Like gay marriage and marijuana regulations before it, across the country, Americans are waking up to our harmful laws against sex work. As they are now, sex work criminalization laws create barriers to access to health services for sex workers and increase their vulnerability to physical harm, financial abuse, and other crimes.
Earlier this year, the Reducing Criminalization of Commercial Sex Amendment Act of 2019 was introduced by the D.C. City Council. Despite the rising groundswell of sex worker-led advocacy to call attention to the issues sex workers face, and the growing support among politicians to decriminalize sex work in D.C., The Washington Post’s editorial page recounts a more extreme, carceral view — one that relies on anecdotes more than facts, and has no real consideration of the significant benefits that decriminalizing sex work would have for the city.
Sex work decriminalization affirms sexual and reproductive health and rights. Decriminalization enables sex workers to better screen clients, negotiate safer sex practices, and report incidents of trafficking or client and police violence, which benefits not only sex workers, but the general public as well. No one can afford to ignore these facts when we have conversations about people’s health care needs.
On a global scale, international health and development agencies including UNAIDS, UNFPA, UNDP, the WHO, and the World Bank have recognized the role that decriminalization of sex work plays in advancing public health outcomes while also advancing the human rights of sex workers. For example, the decriminalization of sex work would have the greatest effect on the course of HIV epidemics across all settings, averting 33–46% of new HIV infections in the next decade. There were 12,322 individuals living with HIV in the District at the end of 2018. In 2016, the Center for Health and Gender Equity released a report highlighting the role that decriminalization plays in advancing health and rights internationally, and provides recommendations for actions that the U.S. government can take to advance these objectives.

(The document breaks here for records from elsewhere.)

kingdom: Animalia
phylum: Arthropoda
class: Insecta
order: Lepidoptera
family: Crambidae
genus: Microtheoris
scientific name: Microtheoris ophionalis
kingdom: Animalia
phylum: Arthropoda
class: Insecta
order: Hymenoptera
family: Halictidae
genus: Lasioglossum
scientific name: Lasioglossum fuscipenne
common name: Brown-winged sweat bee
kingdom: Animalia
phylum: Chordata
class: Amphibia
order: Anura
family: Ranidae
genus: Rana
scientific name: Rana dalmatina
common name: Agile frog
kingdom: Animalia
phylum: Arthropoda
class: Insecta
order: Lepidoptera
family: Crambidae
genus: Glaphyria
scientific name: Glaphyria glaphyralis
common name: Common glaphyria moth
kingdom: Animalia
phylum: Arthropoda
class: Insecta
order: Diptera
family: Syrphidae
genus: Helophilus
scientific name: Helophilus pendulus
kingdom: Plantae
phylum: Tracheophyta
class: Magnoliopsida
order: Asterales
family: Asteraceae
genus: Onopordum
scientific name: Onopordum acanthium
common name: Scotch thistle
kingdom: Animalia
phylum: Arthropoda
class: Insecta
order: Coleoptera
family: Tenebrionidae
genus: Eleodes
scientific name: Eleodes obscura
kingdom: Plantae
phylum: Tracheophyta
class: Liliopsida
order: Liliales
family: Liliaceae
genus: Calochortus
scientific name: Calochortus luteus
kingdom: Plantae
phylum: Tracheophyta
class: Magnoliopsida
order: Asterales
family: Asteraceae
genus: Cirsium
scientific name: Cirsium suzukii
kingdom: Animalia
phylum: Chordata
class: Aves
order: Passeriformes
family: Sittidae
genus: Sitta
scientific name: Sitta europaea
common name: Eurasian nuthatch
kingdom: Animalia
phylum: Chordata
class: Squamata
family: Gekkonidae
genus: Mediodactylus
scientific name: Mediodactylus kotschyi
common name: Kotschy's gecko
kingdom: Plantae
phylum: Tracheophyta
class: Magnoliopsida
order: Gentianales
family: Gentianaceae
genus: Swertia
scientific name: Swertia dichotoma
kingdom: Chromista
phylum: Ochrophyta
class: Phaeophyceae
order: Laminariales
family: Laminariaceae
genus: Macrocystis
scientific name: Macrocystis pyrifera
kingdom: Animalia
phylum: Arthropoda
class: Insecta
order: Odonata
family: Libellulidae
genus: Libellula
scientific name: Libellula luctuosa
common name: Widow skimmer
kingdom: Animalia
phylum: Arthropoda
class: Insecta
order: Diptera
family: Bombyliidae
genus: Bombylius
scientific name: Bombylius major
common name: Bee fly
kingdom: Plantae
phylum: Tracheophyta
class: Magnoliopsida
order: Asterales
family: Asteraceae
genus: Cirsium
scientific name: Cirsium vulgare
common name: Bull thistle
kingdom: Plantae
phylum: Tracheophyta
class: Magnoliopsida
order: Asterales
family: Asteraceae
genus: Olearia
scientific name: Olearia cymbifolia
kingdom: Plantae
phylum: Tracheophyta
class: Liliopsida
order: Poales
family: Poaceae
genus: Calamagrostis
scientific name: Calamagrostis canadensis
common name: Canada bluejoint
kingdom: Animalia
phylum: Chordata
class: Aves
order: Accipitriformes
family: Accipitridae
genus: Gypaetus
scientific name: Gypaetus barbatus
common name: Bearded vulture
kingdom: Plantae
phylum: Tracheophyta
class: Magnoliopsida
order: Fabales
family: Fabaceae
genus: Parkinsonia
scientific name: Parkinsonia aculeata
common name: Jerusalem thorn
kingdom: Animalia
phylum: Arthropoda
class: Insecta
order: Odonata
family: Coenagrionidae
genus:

Furthermore, criminalizing sex work has done nothing to decrease sex workers’ exposure to the very real threat of human trafficking. And to be clear, child abuse, rape, physical abuse, coercion and trafficking are still criminal offenses — the proposed law to decriminalize sex work in no way weakens or eliminates existing laws around sexual violence and exploitation. The difference is that with common sense legislation like the Reducing Criminalization of Commercial Sex Amendment Act, if a sex worker comes forward to report abuses, they don’t have to worry about being convicted of a crime themselves. If D.C. sex workers don’t fear arrest, they’ll be better able to access services and health care, as well as inform authorities when they see trafficking occur.
For example, as our sex work laws are written now, trans women who are sex workers live in fear of police violence and arrests at an alarming rate. In New York City, eighty percent of sex workers report experiencing some form of violence in the course of their work, but sex workers who are immigrants, LGBTQIA+ individuals, and black and brown sex workers in particular feel discouraged to report these incidences. Trans women face alarming rates of murder – and this includes trans women who are sex workers. Earlier this year, Ashanti Carmon, a trans woman of color who was a sex worker was murdered in a D.C. suburb.
That is unacceptable. All sex workers — including trans women and queer women — have the right to bodily autonomy and control over their lives, and the government should work to positively affirm those rights rather than restrict them.
It’s time for those like Colbert King and The Washington Post’s editorial team to reckon with the simple fact that sex work is going to happen no matter what, and keeping it illegal promotes the exploitation of the people he pretends to care about.
This month, as the D.C. City Council comes back to session, we are calling on it to address policies that perpetuate stigma, abuse, and bad public health policy by passing the Reducing Criminalization of Commercial Sex Amendment Act of 2019.
Women everywhere are depending on it.
Beirne Roose-Snyder is director of Public Policy at the Center for Health and Gender Equity. Zoe Bulls is an Advocacy and Partnerships Associate at the Center for Health and Gender Equity.